Когда вот это бомбы начали сыпаться, первый вот этот взрыв был (когда начались боевые действия на Украине, взрывы над Одессой — прим.), я прибежала к ней ночью — она лежит себе такая спокойная. Говорю: «Александрочка, ты слышала, что такое, взрыв такой, матушка, был…?» Она говорит: «А это ничего… Сейчас начнут пугать, чтобы люди все выехали с Одессы, чтобы люди поразбегались… Это ещё не бомбёжка…! Бомбёжка будет после, страшная, что будет твориться… Это так… это пугают специально…» Она сказала: «Я только умру — и начнётся страшный голод». Она сказала: «Скажи всем людям запастись срочно водой! Вода исчезнет полностью! Водички нигде не будет. В первую очередь — это вода. Водичка и мёд. Мёдика лизнули, водичкой запили». Поначалу она говорила: «Сальце», а потом говорит: «Нет.

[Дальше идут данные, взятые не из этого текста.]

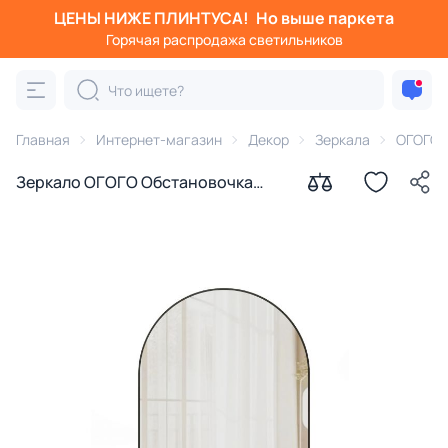
ЦЕНЫ НИЖЕ ПЛИНТУСА!
Но выше паркета
Горячая распродажа светильников
Главная
Интернет-магазин
Декор
Зеркала
ОГОГО 
Зеркало ОГОГО Обстановочка
Arca Low черное BD-3145378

От сала будет хотеться воды. Мёдика… Пускай будет мёдик. Немножко мёдика — он утолит голод, и водичка. Но чтоб у всех был запас воды. На дно — крещенской воды, [потом] налили [обычной чистой] водички, и сверху — тоже три капли крещенской воды. И всё, и в погреб — в бутылки, в банки, и баклажки. И она будет стоять эта вода». Только с крещенской водой! Обязательно, запас воды. Она кричала, просто кричала: «Люди, запасайтесь водой!» Воды не будет, ни в колодцах, нигде. Она сказала: «Вода полностью исчезнет». Но она благословила нам в селе вот выкопать колодец. Мы выкопали колодец. Вот тоже делаем запас. Но не знаю, как с водой… Но она сказала, дом у нас не освящённый. Она сказала: «Село всё неосвящённое, оно сгорит, потому что нет благодати. Бомбу кинут — и село тоже будет гореть». Она сказала, срочно освятить домик — чтоб остался домик. «Останется тот дом, в котором: 1) читается Псалтирь; 2) горит лампадка; 3) нет телевизора; и 4) дом освящённый. Только тот дом удержится. И вокруг дома где совершается крестный ход. Постоянный крестный ход делать. Этот дом, — она сказала, — устоит». Дом каждого человека, кто так сделает. Вот где находится телефон, интернет, телевизор — это погибель; «эти дома все будут гореть», — она сказала. Только там, где благодать будет, тот только сохранится.